After several years at West Virginia, Coach Bowden went to Florida State when no one else really wanted the job. The ‘Noles were an independent team without a conference, and a team that lost a whole lot more than they won. For many, it seemed like a stepping-stone job to something else. But Bowden turned FSU into a destination job, and he would remain there for decades.

His accomplishments on the field are well known. ACC titles, national titles, a string of top-five finishes that boggles the mind. He put together teams that were heavy on speed. He put together coaching staffs that were loyal to him and loyal to FSU.

He was not content to simply recruit talented players. His coaches took those players and coached fundamentals and details. They played disciplined, physical football. In the 1990s, we visited FSU for spring practice and saw that attention to toughness and to detail in person.

He was also innovative. In 1992 and 1993, long before the current no-huddle craze, they implemented a no-huddle offense they dubbed the “Fast Break Offense.” Quarterback Charlie Ward would go on to win the 1993 Heisman Trophy and national title. Over a two-year period, that team averaged over 41 points a game, which was a huge number back then.

And, Coach Bowden, I have a confession to make. During that two-year period, the lowest FSU point total was 13 points in 1992 against Virginia in Charlottesville. I was a graduate assistant coach at UVA and watching TV tapes of your games I figured out your hand signals. We used those signals to let our defensive coordinator know what was coming. You guys never did change them all season. But holding you to 13 points wasn’t enough because you had a defense that held us to 3 points.

Over the Bowden years, they always seemed to have a ferocious defense and that was because of the long partnership between Bowden and defensive coordinator Mickey Andrews.

You would be hard pressed to ever find a game with more speed, more hard hitting and more intensity than the three-overtime 2006 Orange Bowl game between the ACC champion FSU and Big Ten champion Penn State. Andrews once commented to Coach Bill Kenney and me that he had never seen a more violent game than that one.

That is what you got when you played a Bobby Bowden team — intensity, talent, fundamentals and players who believed in themselves and in Coach Bowden.

But Bowden was more than football. Of all his assistant coaches that I got to know over the years, they spoke about Bowden with a mix of respect, reverence and love. The former players of his that I got to know held him in high regard, too. He was a devoted husband and family man. In a profession where one’s faith is often forged in fire, he remained a man of faith.

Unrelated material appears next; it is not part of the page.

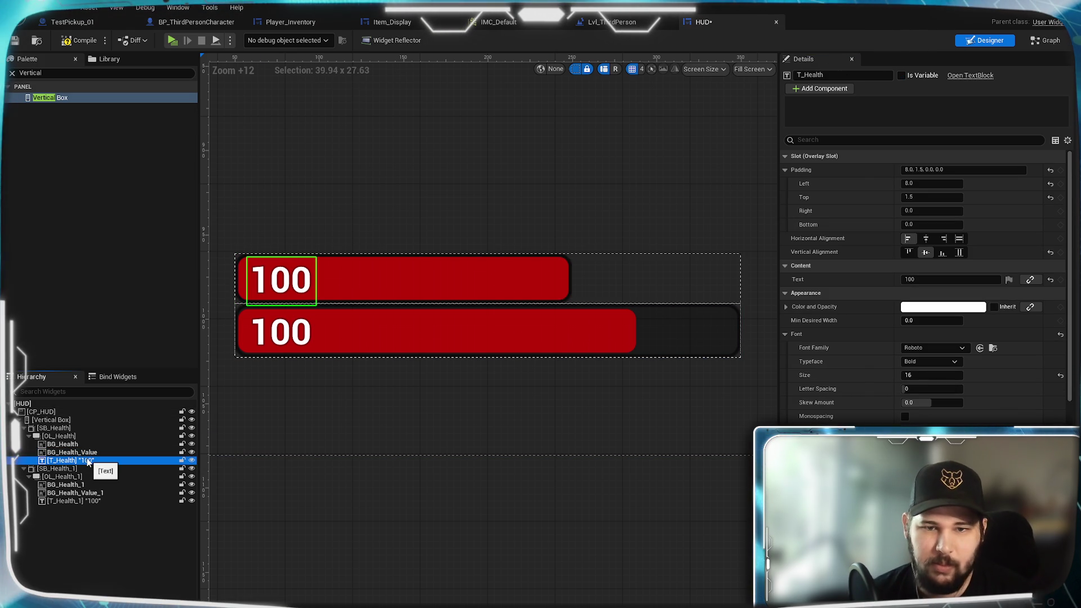
click(56, 549)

Above all, Bowden represented a generation of football coaches who acted like grown men setting an example and pushing their players to grow up. They wanted to have 18-year-old freshmen leave a few years later having matured and learned what it takes to be a man for the game of life.

In an era where many coaches are grown men who want to act like the kids they coach, that ethic and ethos of Coach Bowden and his generation is probably needed more than ever.

I believe it was Mark Twain who once joked about wanting to be at his own funeral so he’d hear what people had to say about him.

In 2011 when my father was diagnosed with cancer I reminded him of that. As a steady stream of former players and coaches visited or called or wrote, I reminded him how lucky he was to hear those things while he was still alive.

In the days ahead, I hope that Coach Bowden and his family hear those same stories from former players and coaches who loved him because of the impact he had on their lives. Because his generation was drawn to their calling to do just that—impact the people whose lives they reached through football.

And while Coach Bowden is still here, I hope he will understand from an assistant coach who coached against him what he meant to the game we love. And I hope he understands how much my father valued the time they spent together over the years and how much he cherished the eight games when they were across from each other.